The preceding battle was with a group of four Skitterclaws (stats below). The players succeeded a difficult check against fear, then combat went pretty straightforward, with the players rolling exceptionally well most times, and using experience to re-roll when necessary. Since this was a one-shot, they were liberal with its use. In future, I’m going to separate the two types of experience into two types: Session, which are gained through intervention and spent on rerolls, cancelling interventions, and whatnot; and Story, which are given after the session to be used for character advancement.


Designing creatures for Numenera is easier than in any other system I’ve ever played. You decide on a level for that creature, and that gives you a base number of hit points and how difficult it is to hit. Decide how hard the creature hits, if it has any cool abilities, how it behaves in combat, and what it’s primary motivation in life is, and presto! Instant creature. The system is so simple that you can even do it on the fly with very little effort. Again, a boon for GMs who like to improvise.


Skitterclaw

Skitterclaws are a twisted creation of biomechanics that resemble giant, metallic, daddy long legs spiders that have too many legs that growing out of all the wrong places. Even more disturbing is the face, frozen in a rictus of pain and terror, on its thorax. They move with a jittery, unnatural, skittering motion, and their legs bend at unnatural angles. The wrongness of their movement is so disturbing to witness that it triggers phobia-like behaviour. This gets the victim to turn its back to run, which proves futile against this lightning fast abomination. The Skitterclaw can then latch itself onto the unprotected back of its quarry, and inject its larvae into it. The moment the host dies, fleshy Skitterclaw nymphs with faces resembling the victim’s, erupt from the host body and disperse into the wild.


Motive: Procreate

Environment: Anywhere, but mostly in ruins specific to one specific prior civilization in particular.

Health: 9

Armor: 1

Damage: Fear – Difficult check to resist, or flee at best speed away from the Skitterclaw for 3 rounds. Latch (none, but 2 damage if ripped off)

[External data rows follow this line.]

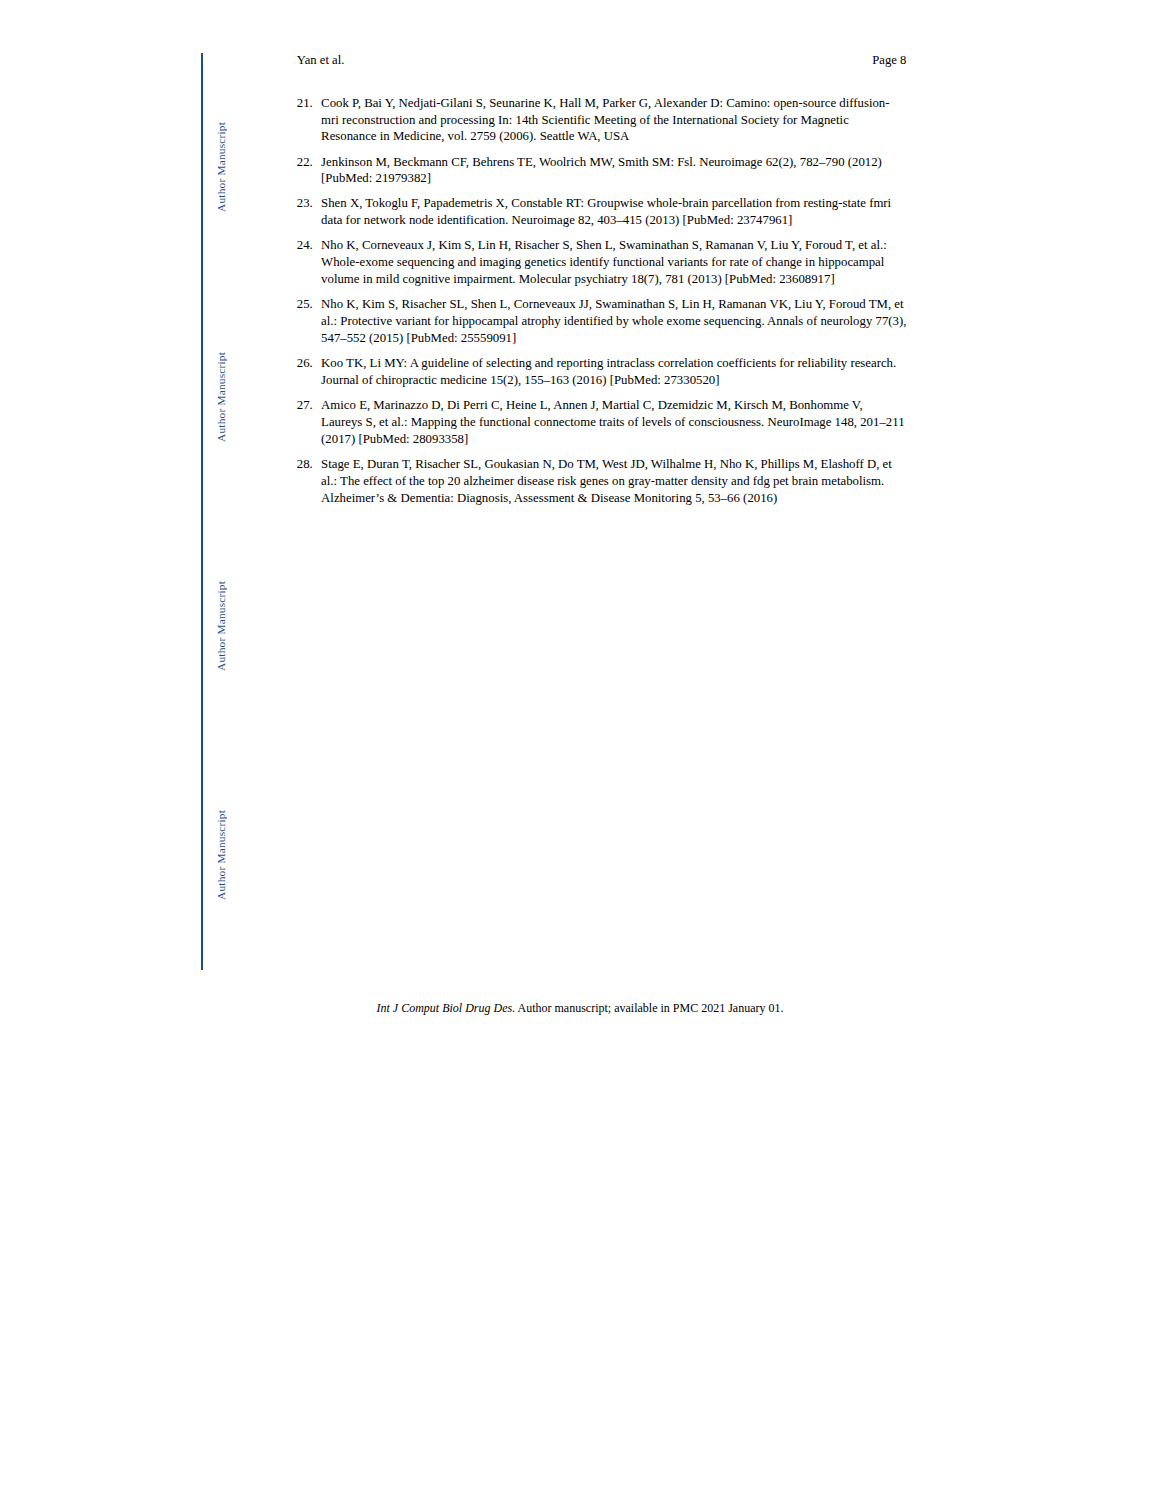Author Manuscript Author Manuscript Author Manuscript Author Manuscript
Yan et al.
Page 8
21. Cook P, Bai Y, Nedjati-Gilani S, Seunarine K, Hall M, Parker G, Alexander D: Camino: open-source diffusion-mri reconstruction and processing In: 14th Scientific Meeting of the International Society for Magnetic Resonance in Medicine, vol. 2759 (2006). Seattle WA, USA
22. Jenkinson M, Beckmann CF, Behrens TE, Woolrich MW, Smith SM: Fsl. Neuroimage 62(2), 782–790 (2012) [PubMed: 21979382]
23. Shen X, Tokoglu F, Papademetris X, Constable RT: Groupwise whole-brain parcellation from resting-state fmri data for network node identification. Neuroimage 82, 403–415 (2013) [PubMed: 23747961]
24. Nho K, Corneveaux J, Kim S, Lin H, Risacher S, Shen L, Swaminathan S, Ramanan V, Liu Y, Foroud T, et al.: Whole-exome sequencing and imaging genetics identify functional variants for rate of change in hippocampal volume in mild cognitive impairment. Molecular psychiatry 18(7), 781 (2013) [PubMed: 23608917]
25. Nho K, Kim S, Risacher SL, Shen L, Corneveaux JJ, Swaminathan S, Lin H, Ramanan VK, Liu Y, Foroud TM, et al.: Protective variant for hippocampal atrophy identified by whole exome sequencing. Annals of neurology 77(3), 547–552 (2015) [PubMed: 25559091]
26. Koo TK, Li MY: A guideline of selecting and reporting intraclass correlation coefficients for reliability research. Journal of chiropractic medicine 15(2), 155–163 (2016) [PubMed: 27330520]
27. Amico E, Marinazzo D, Di Perri C, Heine L, Annen J, Martial C, Dzemidzic M, Kirsch M, Bonhomme V, Laureys S, et al.: Mapping the functional connectome traits of levels of consciousness. NeuroImage 148, 201–211 (2017) [PubMed: 28093358]
28. Stage E, Duran T, Risacher SL, Goukasian N, Do TM, West JD, Wilhalme H, Nho K, Phillips M, Elashoff D, et al.: The effect of the top 20 alzheimer disease risk genes on gray-matter density and fdg pet brain metabolism. Alzheimer’s & Dementia: Diagnosis, Assessment & Disease Monitoring 5, 53–66 (2016)
Int J Comput Biol Drug Des. Author manuscript; available in PMC 2021 January 01.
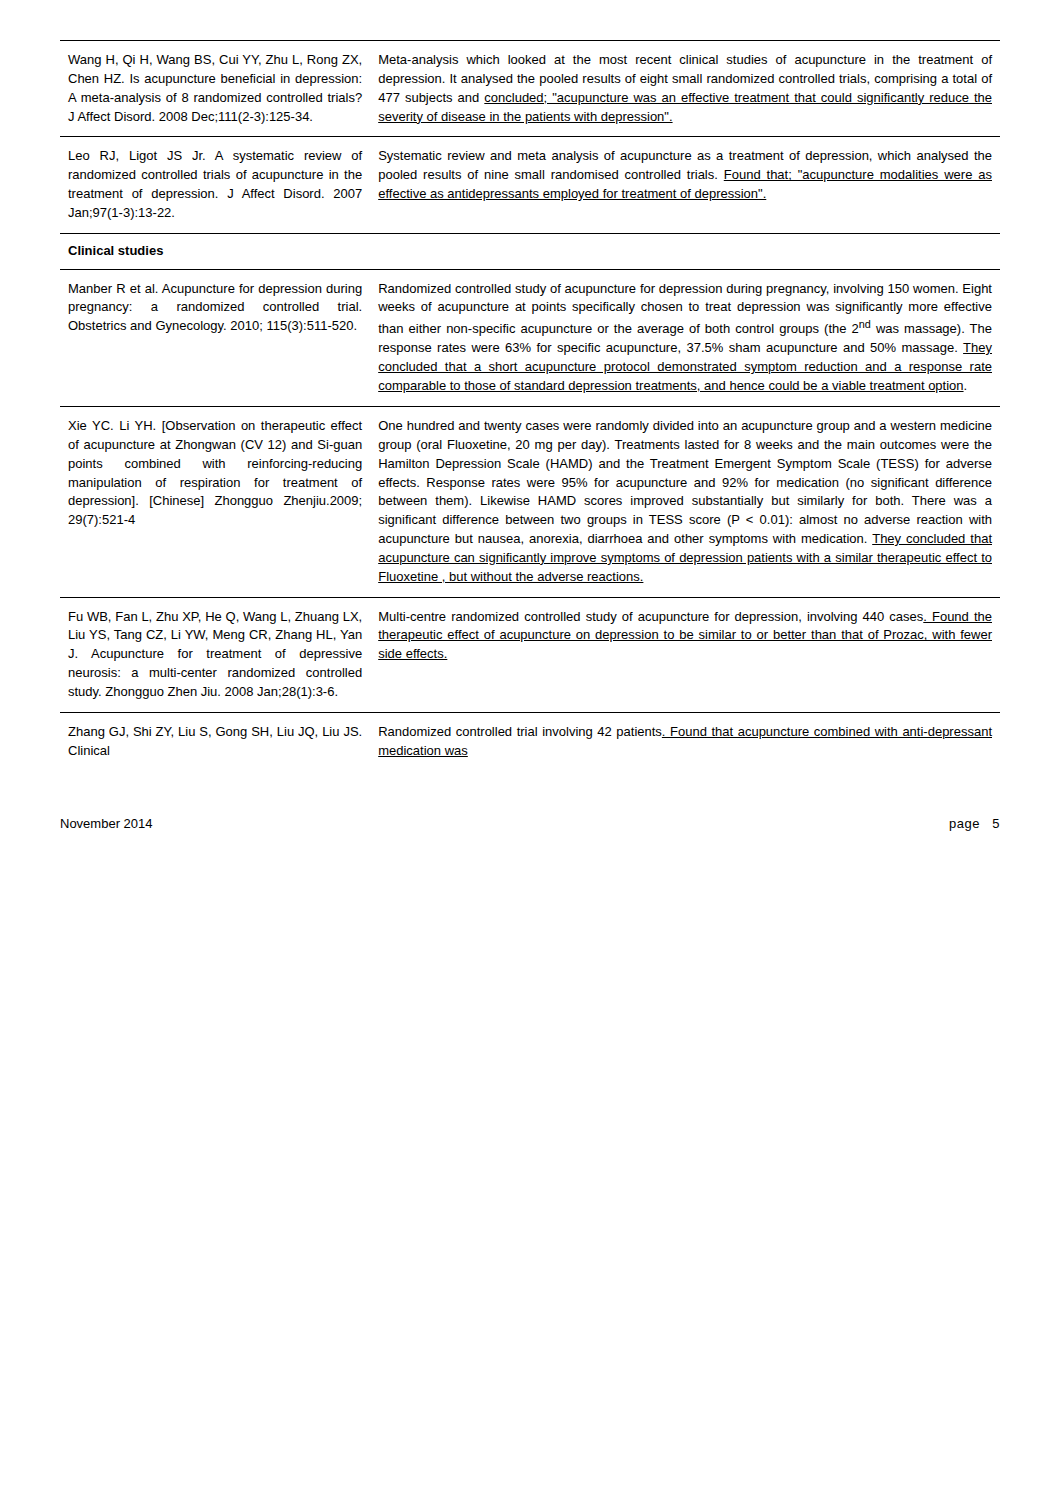| Wang H, Qi H, Wang BS, Cui YY, Zhu L, Rong ZX, Chen HZ. Is acupuncture beneficial in depression: A meta-analysis of 8 randomized controlled trials? J Affect Disord. 2008 Dec;111(2-3):125-34. | Meta-analysis which looked at the most recent clinical studies of acupuncture in the treatment of depression. It analysed the pooled results of eight small randomized controlled trials, comprising a total of 477 subjects and concluded; "acupuncture was an effective treatment that could significantly reduce the severity of disease in the patients with depression". |
| Leo RJ, Ligot JS Jr. A systematic review of randomized controlled trials of acupuncture in the treatment of depression. J Affect Disord. 2007 Jan;97(1-3):13-22. | Systematic review and meta analysis of acupuncture as a treatment of depression, which analysed the pooled results of nine small randomised controlled trials. Found that; "acupuncture modalities were as effective as antidepressants employed for treatment of depression". |
| Clinical studies |
| Manber R et al. Acupuncture for depression during pregnancy: a randomized controlled trial. Obstetrics and Gynecology. 2010; 115(3):511-520. | Randomized controlled study of acupuncture for depression during pregnancy, involving 150 women. Eight weeks of acupuncture at points specifically chosen to treat depression was significantly more effective than either non-specific acupuncture or the average of both control groups (the 2 nd was massage). The response rates were 63% for specific acupuncture, 37.5% sham acupuncture and 50% massage. They concluded that a short acupuncture protocol demonstrated symptom reduction and a response rate comparable to those of standard depression treatments, and hence could be a viable treatment option . |
| Xie YC. Li YH. [Observation on therapeutic effect of acupuncture at Zhongwan (CV 12) and Si-guan points combined with reinforcing-reducing manipulation of respiration for treatment of depression]. [Chinese] Zhongguo Zhenjiu.2009; 29(7):521-4 | One hundred and twenty cases were randomly divided into an acupuncture group and a western medicine group (oral Fluoxetine, 20 mg per day). Treatments lasted for 8 weeks and the main outcomes were the Hamilton Depression Scale (HAMD) and the Treatment Emergent Symptom Scale (TESS) for adverse effects. Response rates were 95% for acupuncture and 92% for medication (no significant difference between them). Likewise HAMD scores improved substantially but similarly for both. There was a significant difference between two groups in TESS score (P < 0.01): almost no adverse reaction with acupuncture but nausea, anorexia, diarrhoea and other symptoms with medication. They concluded that acupuncture can significantly improve symptoms of depression patients with a similar therapeutic effect to Fluoxetine , but without the adverse reactions. |
| Fu WB, Fan L, Zhu XP, He Q, Wang L, Zhuang LX, Liu YS, Tang CZ, Li YW, Meng CR, Zhang HL, Yan J. Acupuncture for treatment of depressive neurosis: a multi-center randomized controlled study. Zhongguo Zhen Jiu. 2008 Jan;28(1):3-6. | Multi-centre randomized controlled study of acupuncture for depression, involving 440 cases . Found the therapeutic effect of acupuncture on depression to be similar to or better than that of Prozac, with fewer side effects. |
| Zhang GJ, Shi ZY, Liu S, Gong SH, Liu JQ, Liu JS. Clinical | Randomized controlled trial involving 42 patients . Found that acupuncture combined with anti-depressant medication was |
November 2014 page 5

Inject (automatic if latched, challenging might roll once per day to fight off impregnated parasites which do 2 un-healable damage per day. The difficulty can be reduced by 2 levels if a medicine is created with the blood of the Skitterclaw that injected the victim. When the character dies, their body erupts tiny, disgusting, naked Skitterclaws, which scurry away into basements, caves, forests, and other dark places to feed, and grow…)

Movement: long

Combat: Skitterclaws move into their victim’s line of sight, moving in a way that causes fear in their quarry. They then move into melee as fast as possible, and attempt to latch onto a target. If they are latched on, they inject their target automatically without a roll, then scurry off to hide, and replenish their genetic material.